Umgestürzte Bäume und Stromausfall

Das Fazit nach dem Sturmtief im Landkreis

Windböen mit fegten mit bis zu 115 Kilometern pro Stunde über den Landkreis hinweg. | Foto: by-studio/Stock.adobe.com2022/02/AdobeStock_332928082-scaled.jpeg

NÜRNBERGER LAND – Sturmtief „Ylenia“ hat sich im Nürnberger Land zahm gezeigt. Größere Schäden registrierte die Polizei in der Nacht nicht, allerdings häuften sich in den Morgenstunden die Einsätze. Außerdem kam es zu einigen Stromausfällen.

Keinen einzigen Unwettereinsatz habe es in der Nacht gegeben, so das Fazit der Laufer Polizeiinspektion am Donnerstagfrüh . Erst später am Morgen gingen dann aber vermehrt Anrufe ein. So stürzte in Lauf ein Baum auf eine Garage, ein Blechteil flog auf ein Auto und im Ortsteil Neunhof fiel ein Baum um und traf ein Fußballtor. Verletzt wurde laut der Polizei dabei aber niemand. 

Einige Spuren hat Sturmtief „Ylenia“ also auch im Landkreis hinterlassen. Das Nürnberger Land kam alles in allem aber glimpflich davon, wie Kreisbrandrat Holger Herrmann auf Nachfrage mitteilt. 

Die Einsatzmeldung „Baum auf Straße“ erhielten die Feuerwehren im Landkreis am Donnerstag öfters. So konnte man auf der Homepage der Feuerwehren nachlesen, dass auch in Lauf, Neunkirchen, Schwaig, Schnaittach und Neunhof „Baum auf Straße“ gemeldet wurde. Für die Feuerwehr Lauf hätten sich – genau wie für die Polizei – die Einsätze aber sehr in Grenzen gehalten.

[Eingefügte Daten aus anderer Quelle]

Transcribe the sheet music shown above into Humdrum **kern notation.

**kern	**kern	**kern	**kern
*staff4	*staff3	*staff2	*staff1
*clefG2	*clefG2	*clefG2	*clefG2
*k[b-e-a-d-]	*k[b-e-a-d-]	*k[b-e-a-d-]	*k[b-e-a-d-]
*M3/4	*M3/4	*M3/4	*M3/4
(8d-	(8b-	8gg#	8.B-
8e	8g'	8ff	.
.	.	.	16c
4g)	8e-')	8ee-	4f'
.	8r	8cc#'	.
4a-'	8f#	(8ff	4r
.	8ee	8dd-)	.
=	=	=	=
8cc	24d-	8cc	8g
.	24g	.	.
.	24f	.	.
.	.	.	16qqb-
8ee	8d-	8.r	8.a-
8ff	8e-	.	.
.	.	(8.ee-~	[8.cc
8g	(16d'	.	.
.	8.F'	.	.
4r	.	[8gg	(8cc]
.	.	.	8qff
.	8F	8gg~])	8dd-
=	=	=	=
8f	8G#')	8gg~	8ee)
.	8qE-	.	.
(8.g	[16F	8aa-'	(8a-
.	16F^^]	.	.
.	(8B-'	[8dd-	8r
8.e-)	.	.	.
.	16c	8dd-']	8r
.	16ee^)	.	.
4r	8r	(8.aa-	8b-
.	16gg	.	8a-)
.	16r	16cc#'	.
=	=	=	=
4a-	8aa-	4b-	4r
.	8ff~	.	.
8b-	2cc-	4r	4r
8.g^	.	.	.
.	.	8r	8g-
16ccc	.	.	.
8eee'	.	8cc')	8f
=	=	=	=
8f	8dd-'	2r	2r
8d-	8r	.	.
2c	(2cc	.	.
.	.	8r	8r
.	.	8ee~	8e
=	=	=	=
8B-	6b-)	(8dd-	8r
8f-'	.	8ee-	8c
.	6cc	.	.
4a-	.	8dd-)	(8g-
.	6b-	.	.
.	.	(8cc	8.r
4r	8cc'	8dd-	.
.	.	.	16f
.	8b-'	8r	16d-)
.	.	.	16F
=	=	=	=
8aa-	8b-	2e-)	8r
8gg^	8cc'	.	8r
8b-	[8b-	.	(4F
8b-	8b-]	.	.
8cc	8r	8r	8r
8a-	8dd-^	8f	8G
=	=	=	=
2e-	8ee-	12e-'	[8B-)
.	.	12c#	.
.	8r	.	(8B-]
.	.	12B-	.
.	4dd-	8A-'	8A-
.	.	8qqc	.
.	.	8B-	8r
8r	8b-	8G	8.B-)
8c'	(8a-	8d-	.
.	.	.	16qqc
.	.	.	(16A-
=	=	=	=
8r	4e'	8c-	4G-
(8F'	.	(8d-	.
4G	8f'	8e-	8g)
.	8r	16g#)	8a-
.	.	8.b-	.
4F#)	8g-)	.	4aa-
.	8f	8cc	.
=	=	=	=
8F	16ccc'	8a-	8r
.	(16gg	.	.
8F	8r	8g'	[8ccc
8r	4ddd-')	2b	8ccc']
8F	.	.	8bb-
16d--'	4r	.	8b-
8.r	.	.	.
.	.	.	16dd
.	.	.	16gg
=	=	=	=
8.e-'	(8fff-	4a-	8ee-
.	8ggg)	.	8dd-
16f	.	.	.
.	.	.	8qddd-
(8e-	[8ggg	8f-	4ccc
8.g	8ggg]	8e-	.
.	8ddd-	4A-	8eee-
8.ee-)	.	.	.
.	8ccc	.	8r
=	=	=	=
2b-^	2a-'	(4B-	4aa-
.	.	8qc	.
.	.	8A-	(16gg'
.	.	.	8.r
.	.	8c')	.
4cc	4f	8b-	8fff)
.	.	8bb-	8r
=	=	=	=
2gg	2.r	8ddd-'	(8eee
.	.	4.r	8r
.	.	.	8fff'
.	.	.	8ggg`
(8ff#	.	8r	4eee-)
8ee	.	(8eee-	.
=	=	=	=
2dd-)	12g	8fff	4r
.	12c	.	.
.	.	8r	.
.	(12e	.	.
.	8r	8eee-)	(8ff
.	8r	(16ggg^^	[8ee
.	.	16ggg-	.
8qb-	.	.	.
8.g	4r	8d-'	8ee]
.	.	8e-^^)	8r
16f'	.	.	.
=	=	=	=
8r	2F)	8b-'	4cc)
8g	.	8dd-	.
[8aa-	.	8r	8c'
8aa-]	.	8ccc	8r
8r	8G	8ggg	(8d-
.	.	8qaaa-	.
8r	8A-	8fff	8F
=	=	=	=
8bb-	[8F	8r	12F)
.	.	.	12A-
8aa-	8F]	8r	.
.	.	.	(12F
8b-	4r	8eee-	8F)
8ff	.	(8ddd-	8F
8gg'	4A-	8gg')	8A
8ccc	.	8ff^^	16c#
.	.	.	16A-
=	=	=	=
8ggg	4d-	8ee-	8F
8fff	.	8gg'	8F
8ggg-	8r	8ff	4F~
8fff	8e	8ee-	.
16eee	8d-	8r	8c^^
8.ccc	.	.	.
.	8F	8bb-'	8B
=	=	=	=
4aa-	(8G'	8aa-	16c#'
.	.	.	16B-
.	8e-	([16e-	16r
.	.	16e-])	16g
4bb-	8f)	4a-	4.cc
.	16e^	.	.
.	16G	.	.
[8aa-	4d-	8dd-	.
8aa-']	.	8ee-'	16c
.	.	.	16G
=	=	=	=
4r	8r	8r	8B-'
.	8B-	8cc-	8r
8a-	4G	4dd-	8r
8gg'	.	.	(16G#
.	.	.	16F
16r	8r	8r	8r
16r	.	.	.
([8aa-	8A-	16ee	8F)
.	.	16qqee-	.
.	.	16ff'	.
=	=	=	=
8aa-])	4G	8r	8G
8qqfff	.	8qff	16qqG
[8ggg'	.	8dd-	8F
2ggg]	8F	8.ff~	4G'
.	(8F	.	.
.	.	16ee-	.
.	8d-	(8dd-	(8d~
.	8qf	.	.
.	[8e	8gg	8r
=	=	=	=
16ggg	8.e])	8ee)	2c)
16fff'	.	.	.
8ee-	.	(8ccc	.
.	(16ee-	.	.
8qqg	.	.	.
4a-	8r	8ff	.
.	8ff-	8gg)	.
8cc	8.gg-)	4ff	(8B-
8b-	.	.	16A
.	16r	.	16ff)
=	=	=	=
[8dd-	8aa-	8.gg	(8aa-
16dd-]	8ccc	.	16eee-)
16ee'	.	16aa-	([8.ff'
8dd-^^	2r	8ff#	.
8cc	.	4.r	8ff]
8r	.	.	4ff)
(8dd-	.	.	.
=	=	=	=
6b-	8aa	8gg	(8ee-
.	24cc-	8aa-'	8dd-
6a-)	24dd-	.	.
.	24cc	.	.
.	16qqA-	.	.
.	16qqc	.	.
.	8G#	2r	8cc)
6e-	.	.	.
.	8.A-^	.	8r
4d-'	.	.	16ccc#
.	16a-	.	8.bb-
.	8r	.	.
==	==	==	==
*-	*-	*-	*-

„Wir hatten bei Stürmen immer sehr wenige Probleme“

Jürgen Ferfers, Geschäftsführer der Stadtwerke in Lauf, konnte am Donnerstag „keinerlei Ausfälle“ verzeichnen. „Wir rechnen auch nicht mehr mit größeren Schäden“, so Ferfers, denn „in der Vergangenheit hatten wir bei Stürmen immer keine bis sehr wenige Probleme.“

Andere Kommunen traf es härter

Zu Stromausfällen kam es laut Pressemeldung der N-Ergie in Hartmannshof, Alfeld und einigen umliegenden Ortschaften sowie im Bereich Kirchensittenbach. Grund seien Bäume gewesen, die auf Stromleitungen gestürzt waren. Der Energieversorger konnte laut Pressemitteilung bis zur Mittagszeit die Störungen zu großen Teilen wieder beheben. 

Die N-Ergie weist zudem darauf hin, gebührenden Abstand zu halten, falls jemand angebrochene Strommasten oder tief hängende Stromleitungen bemerkt. Beobachtete Schäden sollen bei der Störungsstelle unter Tel.: 0800/234-2500 gemeldet werden.

Bereits am  Freitagabend kommt der nächste Sturm auf die Region zu, meldet die Website „Wetterochs“. Dieser zweite Sturm soll das Nürnberger Land voraussichtlich von Freitagabend bis Samstagfrüh überqueren. Laut Prognosen des Deutschen Wetterdienstes könnten im Norden und der Mitte Deutschlands wieder „orkanartige Böen“ auftreten.